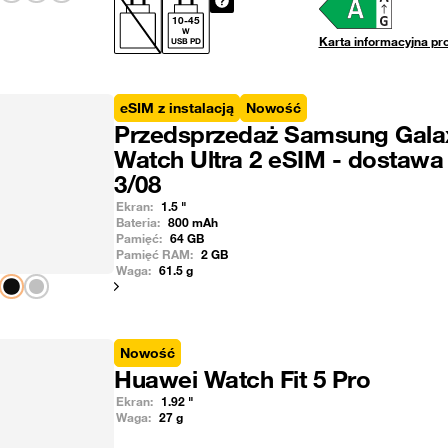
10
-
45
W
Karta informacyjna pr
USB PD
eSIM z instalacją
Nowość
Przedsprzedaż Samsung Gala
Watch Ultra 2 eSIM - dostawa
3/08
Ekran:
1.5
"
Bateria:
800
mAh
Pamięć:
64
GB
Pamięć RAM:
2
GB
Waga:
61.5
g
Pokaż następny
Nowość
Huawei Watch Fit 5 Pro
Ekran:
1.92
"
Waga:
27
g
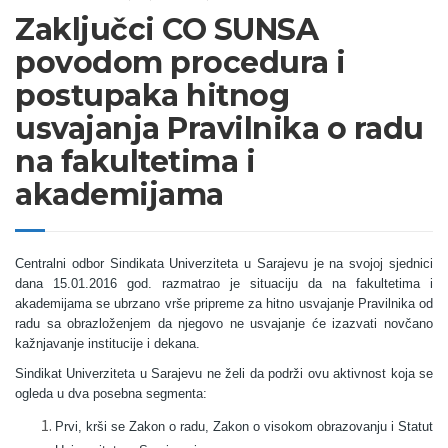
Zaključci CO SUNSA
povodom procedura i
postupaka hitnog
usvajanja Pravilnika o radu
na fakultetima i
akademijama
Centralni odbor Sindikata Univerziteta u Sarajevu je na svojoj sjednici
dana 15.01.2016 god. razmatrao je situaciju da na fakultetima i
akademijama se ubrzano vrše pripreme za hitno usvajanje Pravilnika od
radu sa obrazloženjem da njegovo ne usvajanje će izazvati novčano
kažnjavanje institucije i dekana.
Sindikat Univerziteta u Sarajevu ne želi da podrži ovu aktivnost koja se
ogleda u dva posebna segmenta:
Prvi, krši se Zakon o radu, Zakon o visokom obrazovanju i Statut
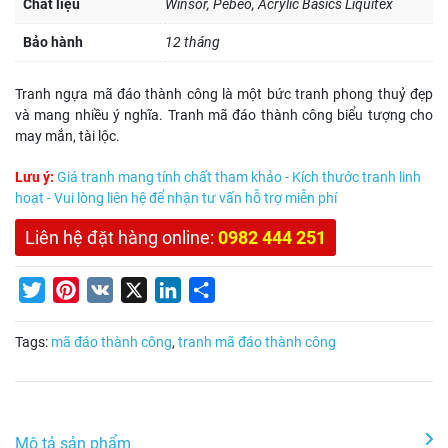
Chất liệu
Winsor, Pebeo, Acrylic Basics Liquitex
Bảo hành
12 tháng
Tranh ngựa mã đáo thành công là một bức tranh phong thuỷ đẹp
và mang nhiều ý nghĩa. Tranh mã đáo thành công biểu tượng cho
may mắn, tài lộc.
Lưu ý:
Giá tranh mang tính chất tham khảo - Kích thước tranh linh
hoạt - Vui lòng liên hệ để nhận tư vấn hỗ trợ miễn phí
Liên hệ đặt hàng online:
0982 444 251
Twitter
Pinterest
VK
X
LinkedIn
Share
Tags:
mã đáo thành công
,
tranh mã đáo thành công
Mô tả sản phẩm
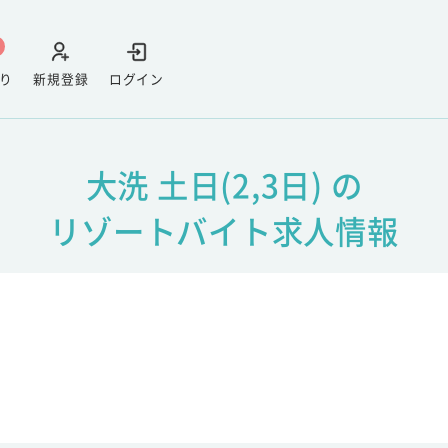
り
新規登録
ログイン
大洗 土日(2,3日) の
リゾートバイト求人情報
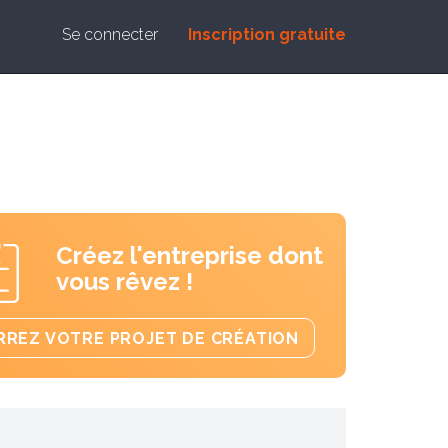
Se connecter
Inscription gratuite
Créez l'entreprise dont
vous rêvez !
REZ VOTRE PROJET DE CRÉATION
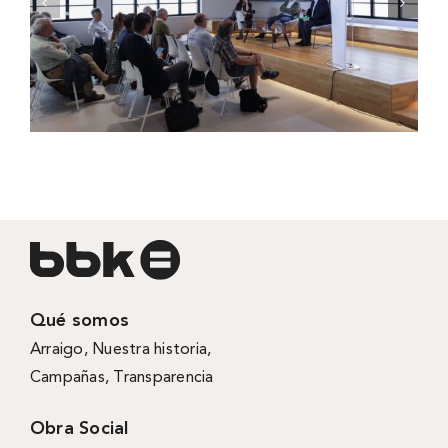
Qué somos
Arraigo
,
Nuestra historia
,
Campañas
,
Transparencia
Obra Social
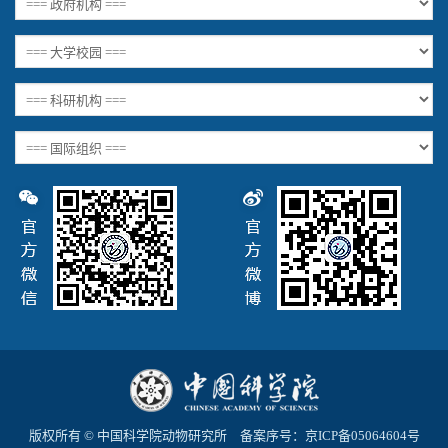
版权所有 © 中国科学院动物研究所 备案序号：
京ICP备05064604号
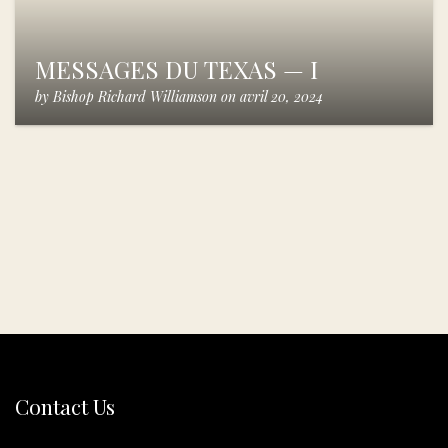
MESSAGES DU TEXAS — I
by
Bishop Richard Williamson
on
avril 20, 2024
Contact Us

################

• **Work instruction**
Convert the listing, from its start through the line containing "Prvi, krši se", inclusive, into a JSON list of strings with one string per line. Skip blank lines and leave the pictures out.

• **Solved problem**
[
  "10",
  "-",
  "45",
  "W",
  "Karta informacyjna pr",
  "USB PD",
  "eSIM z instalacją",
  "Nowość",
  "Przedsprzedaż Samsung Gala",
  "Watch Ultra 2 eSIM - dostawa",
  "3/08",
  "Ekran:",
  "1.5",
  "\"",
  "Bateria:",
  "800",
  "mAh",
  "Pamięć:",
  "64",
  "GB",
  "Pamięć RAM:",
  "2",
  "GB",
  "Waga:",
  "61.5",
  "g",
  "Pokaż następny",
  "Nowość",
  "Huawei Watch Fit 5 Pro",
  "Ekran:",
  "1.92",
  "\"",
  "Waga:",
  "27",
  "g",
  "Zaključci CO SUNSA",
  "povodom procedura i",
  "postupaka hitnog",
  "usvajanja Pravilnika o radu",
  "na fakultetima i",
  "akademijama",
  "Centralni odbor Sindikata Univerziteta u Sarajevu je na svojoj sjednici",
  "dana 15.01.2016 god. razmatrao je situaciju da na fakultetima i",
  "akademijama se ubrzano vrše pripreme za hitno usvajanje Pravilnika od",
  "radu sa obrazloženjem da njegovo ne usvajanje će izazvati novčano",
  "kažnjavanje institucije i dekana.",
  "Sindikat Univerziteta u Sarajevu ne želi da podrži ovu aktivnost koja se",
  "ogleda u dva posebna segmenta:",
  "Prvi, krši se Zakon o radu, Zakon o visokom obrazovanju i Statut"
]